**Hello World Example**

_This notebook is partly based on Chapter 9, 11 and 13 of Aurelien Geron: Hand-on Machine Learning with Scikit-learn & Tensorflow._

# Setup

First, let's make sure this notebook works well in both python 2 and 3, import a few common modules, ensure MatplotLib plots figures inline and prepare a function to save the figures:

In [1]:
# To support both python 2 and python 3
from __future__ import division, print_function, unicode_literals

# Common imports
import numpy as np
import os

# to make this notebook's output stable across runs
def reset_graph(seed=42):
    tf.reset_default_graph()
    tf.set_random_seed(seed)
    np.random.seed(seed)

# To plot pretty figures
%matplotlib inline
import matplotlib
import matplotlib.pyplot as plt
plt.rcParams['axes.labelsize'] = 14
plt.rcParams['xtick.labelsize'] = 12
plt.rcParams['ytick.labelsize'] = 12

# Where to save the figures
PROJECT_ROOT_DIR = "."

**REQUIRED TASKS:**
- a) Answer these questions about the Hello World notebook excerpt above:
(i) Which chapters of the book is the notebook partly based on?
(ii) What default seed value does the reset_graph function take?
(iii) What value is plt.rcParams['axes.labelsize'] set to?
- b) Can you return, copied word for word, the part of the Hello World notebook excerpt that opens with the words containing "First, let's make" and closes with "tf.reset_default_graph()"?

**LISTED RECORDS:**
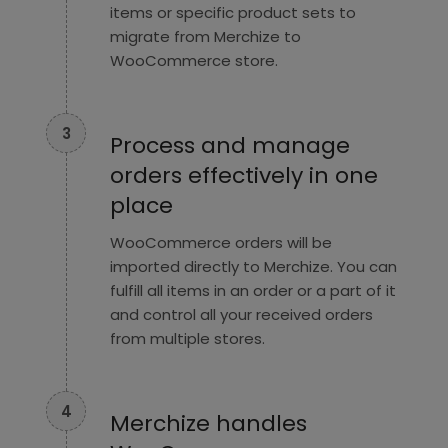
items or specific product sets to
migrate from Merchize to
WooCommerce store.
3
Process and manage
orders effectively in one
place
WooCommerce orders will be
imported directly to Merchize. You can
fulfill all items in an order or a part of it
and control all your received orders
from multiple stores.
4
Merchize handles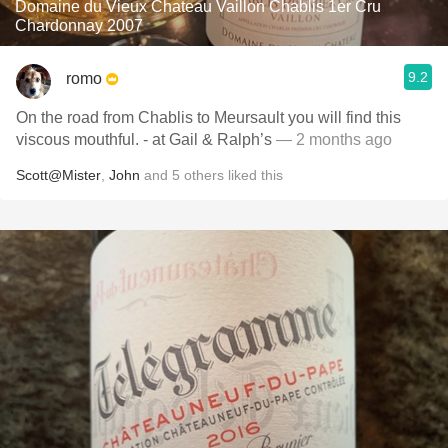
Domaine du Vieux Chateau Vaillon Chablis 1er Cru
Chardonnay 2007
9.2
romo
On the road from Chablis to Meursault you will find this
viscous mouthful. - at Gail & Ralph’s
— 2 months ago
Scott@Mister
,
John
and
5
others
liked this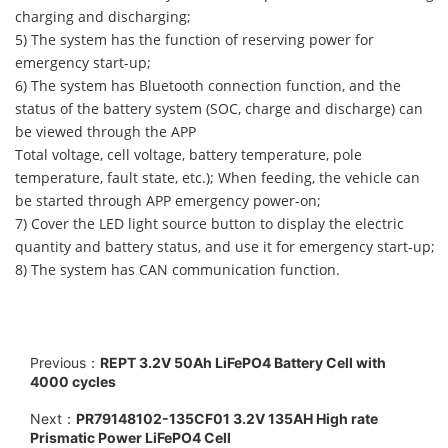
charging and discharging;
5) The system has the function of reserving power for
emergency start-up;
6) The system has Bluetooth connection function, and the
status of the battery system (SOC, charge and discharge) can
be viewed through the APP
Total voltage, cell voltage, battery temperature, pole
temperature, fault state, etc.); When feeding, the vehicle can
be started through APP emergency power-on;
7) Cover the LED light source button to display the electric
quantity and battery status, and use it for emergency start-up;
8) The system has CAN communication function.
Previous：
REPT 3.2V 50Ah LiFePO4 Battery Cell with
4000 cycles
Next：
PR79148102-135CF01 3.2V 135AH High rate
Prismatic Power LiFePO4 Cell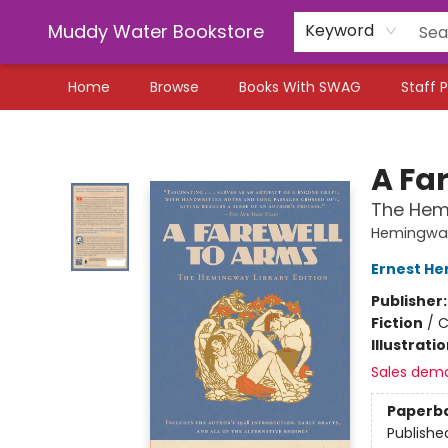
Muddy Water Bookstore
Keyword
Home
Browse
Books With SWAG
Staff P
Muddy Water Bookstore
A Fa
The Hemi
Hemingway 
Ernest H
Publisher
Fiction
/
C
Illustrati
Sales dem
Paperb
Publishe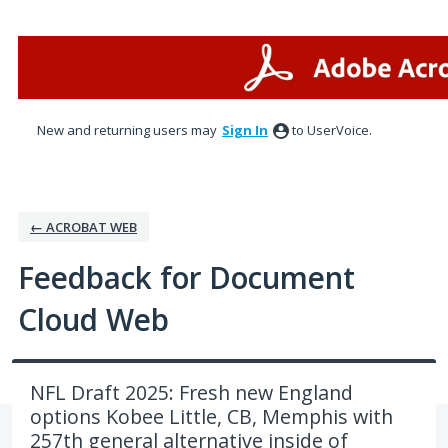
Skip
to
content
New and returning users may
Sign In
to UserVoice.
← ACROBAT WEB
Feedback for Document
Cloud Web
NFL Draft 2025: Fresh new England
options Kobee Little, CB, Memphis with
257th general alternative inside of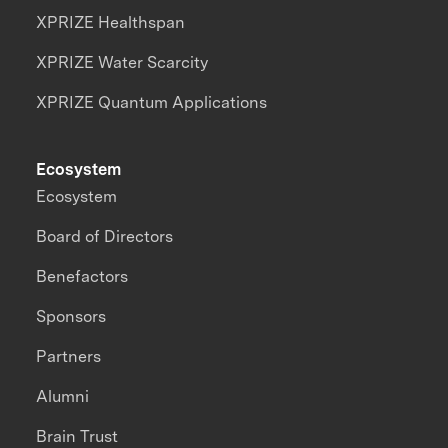
XPRIZE Healthspan
XPRIZE Water Scarcity
XPRIZE Quantum Applications
Ecosystem
Ecosystem
Board of Directors
Benefactors
Sponsors
Partners
Alumni
Brain Trust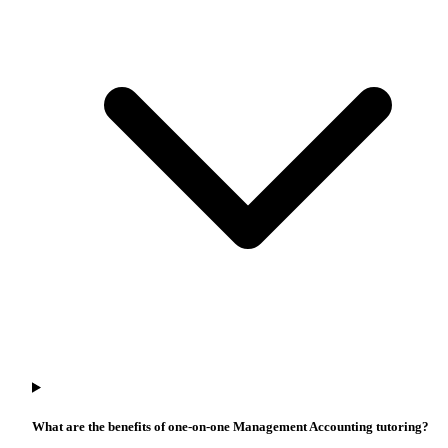
What are the benefits of one-on-one Management Accounting tutoring?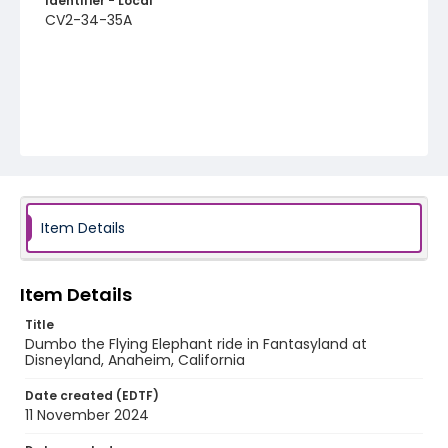
Identifier - Local
CV2-34-35A
Item Details
Item Details
Title
Dumbo the Flying Elephant ride in Fantasyland at
Disneyland, Anaheim, California
Date created (EDTF)
11 November 2024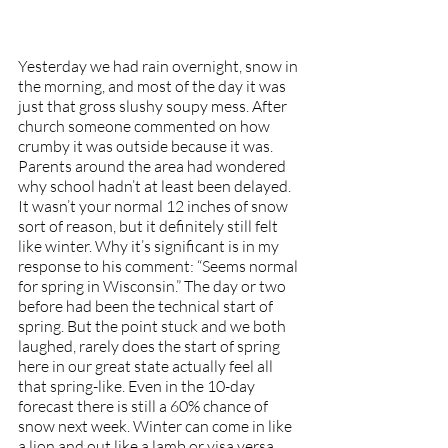
Yesterday we had rain overnight, snow in 
the morning, and most of the day it was 
just that gross slushy soupy mess. After 
church someone commented on how 
crumby it was outside because it was. 
Parents around the area had wondered 
why school hadn’t at least been delayed. 
It wasn’t your normal 12 inches of snow 
sort of reason, but it definitely still felt 
like winter. Why it’s significant is in my 
response to his comment: “Seems normal 
for spring in Wisconsin.” The day or two 
before had been the technical start of 
spring. But the point stuck and we both 
laughed, rarely does the start of spring 
here in our great state actually feel all 
that spring-like. Even in the 10-day 
forecast there is still a 60% chance of 
snow next week. Winter can come in like 
a lion and out like a lamb or visa versa 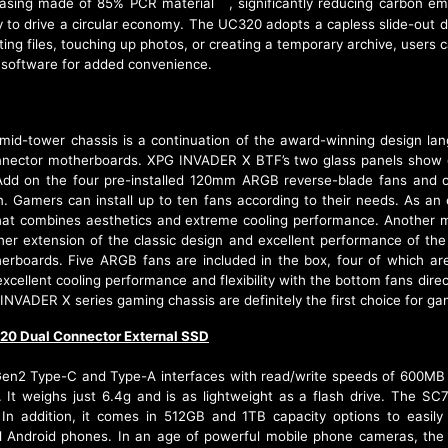
casing made of 85% PCR material
, significantly reducing carbon e
[2]
 to drive a circular economy. The UC320 adopts a capless slide-out de
ng files, touching up photos, or creating a temporary archive, users c
 software for added convenience.
-tower chassis is a continuation of the award-winning design lan
nnector motherboards. XPG INVADER X BTF’s two glass panels show off 
. Add on the four pre-installed 120mm ARGB reverse-blade fans an
tion. Gamers can install up to ten fans according to their needs. As
at combines aesthetics and extreme cooling performance. Another 
er extension of the classic design and excellent performance of th
erboards. Five ARGB fans are included in the box, four of which are
cellent cooling performance and flexibility with the bottom fans direct
 INVADER X series gaming chassis are definitely the first choice for ga
20 Dual Connector External SSD
n2 Type-C and Type-A interfaces with read/write speeds of 600MB p
. It weighs just 6.4g and is as lightweight as a flash drive. The SC
 addition, it comes in 512GB and 1TB capacity options to easily 
ll Android phones. In an age of powerful mobile phone cameras, th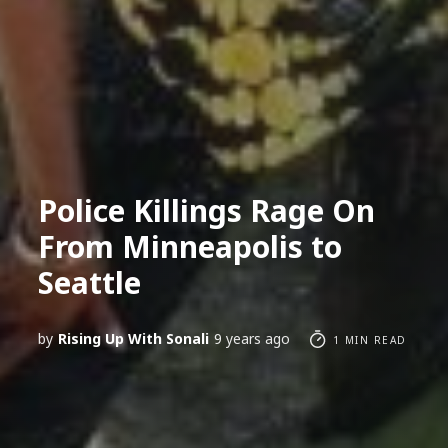
Police Killings Rage On
From Minneapolis to
Seattle
by
Rising Up With Sonali
9 years ago
1 MIN READ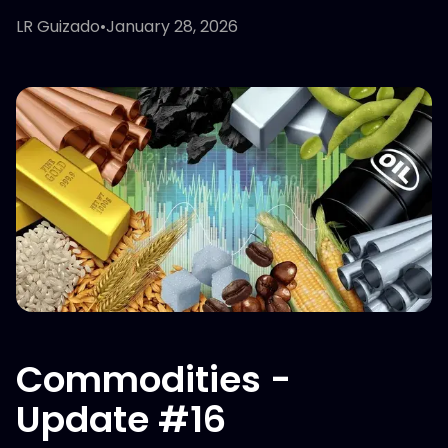
LR Guizado
•
January 28, 2026
Commodities -
Update #16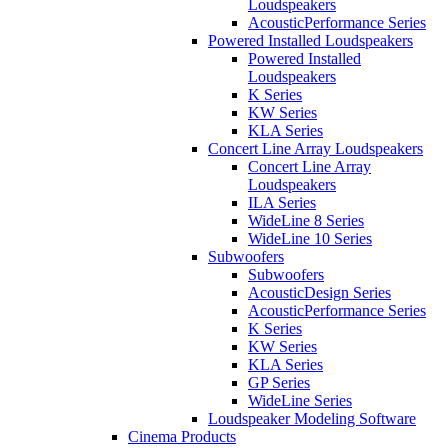
Loudspeakers
AcousticPerformance Series
Powered Installed Loudspeakers
Powered Installed
Loudspeakers
K Series
KW Series
KLA Series
Concert Line Array Loudspeakers
Concert Line Array
Loudspeakers
ILA Series
WideLine 8 Series
WideLine 10 Series
Subwoofers
Subwoofers
AcousticDesign Series
AcousticPerformance Series
K Series
KW Series
KLA Series
GP Series
WideLine Series
Loudspeaker Modeling Software
Cinema Products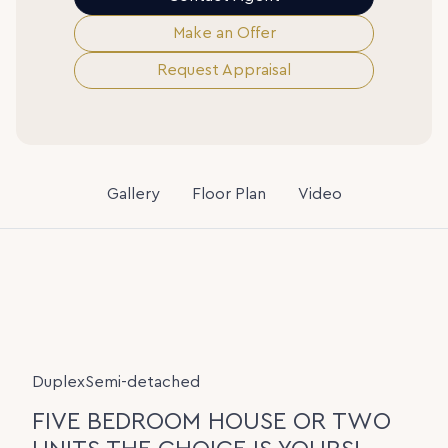
Make an Offer
Request Appraisal
Gallery
Floor Plan
Video
DuplexSemi-detached
FIVE BEDROOM HOUSE OR TWO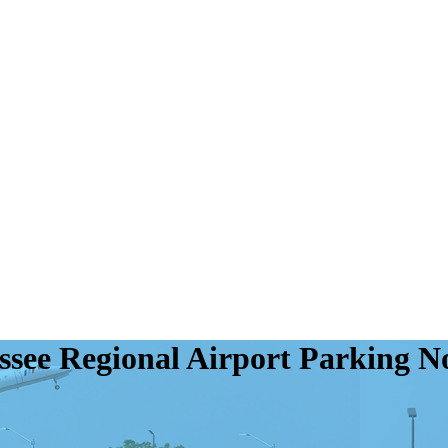
assee Regional Airport Parking 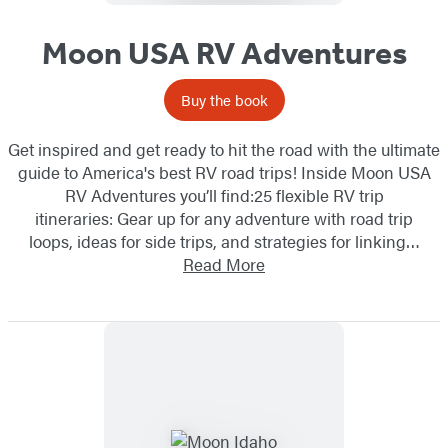
Moon USA RV Adventures
Buy the book
Get inspired and get ready to hit the road with the ultimate
guide to America's best RV road trips! Inside Moon USA
RV Adventures you’ll find:25 flexible RV trip
itineraries: Gear up for any adventure with road trip
loops, ideas for side trips, and strategies for linking…
Read More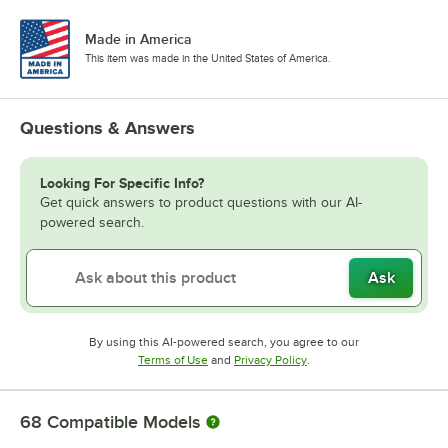
Made in America
This item was made in the United States of America.
Questions & Answers
Looking For Specific Info?
Get quick answers to product questions with our AI-
powered search.
Ask
By using this AI-powered search, you agree to our
Opens in new tab
Opens in new tab
Terms of Use
and
Privacy Policy
.
68
Compatible Models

**RESULTS FOR THE EXERCISE:**
- a)
(i) Chapters 9, 11 and 13
(ii) 42
(iii) 14

- b)
First, let's make sure this notebook works well in both python 2 and 3, import a few common modules, ensure MatplotLib plots figures inline and prepare a function to save the figures:

In [1]:
# To support both python 2 and python 3
from __future__ import division, print_function, unicode_literals

# Common imports
import numpy as np
import os

# to make this notebook's output stable across runs
def reset_graph(seed=42):
    tf.reset_default_graph()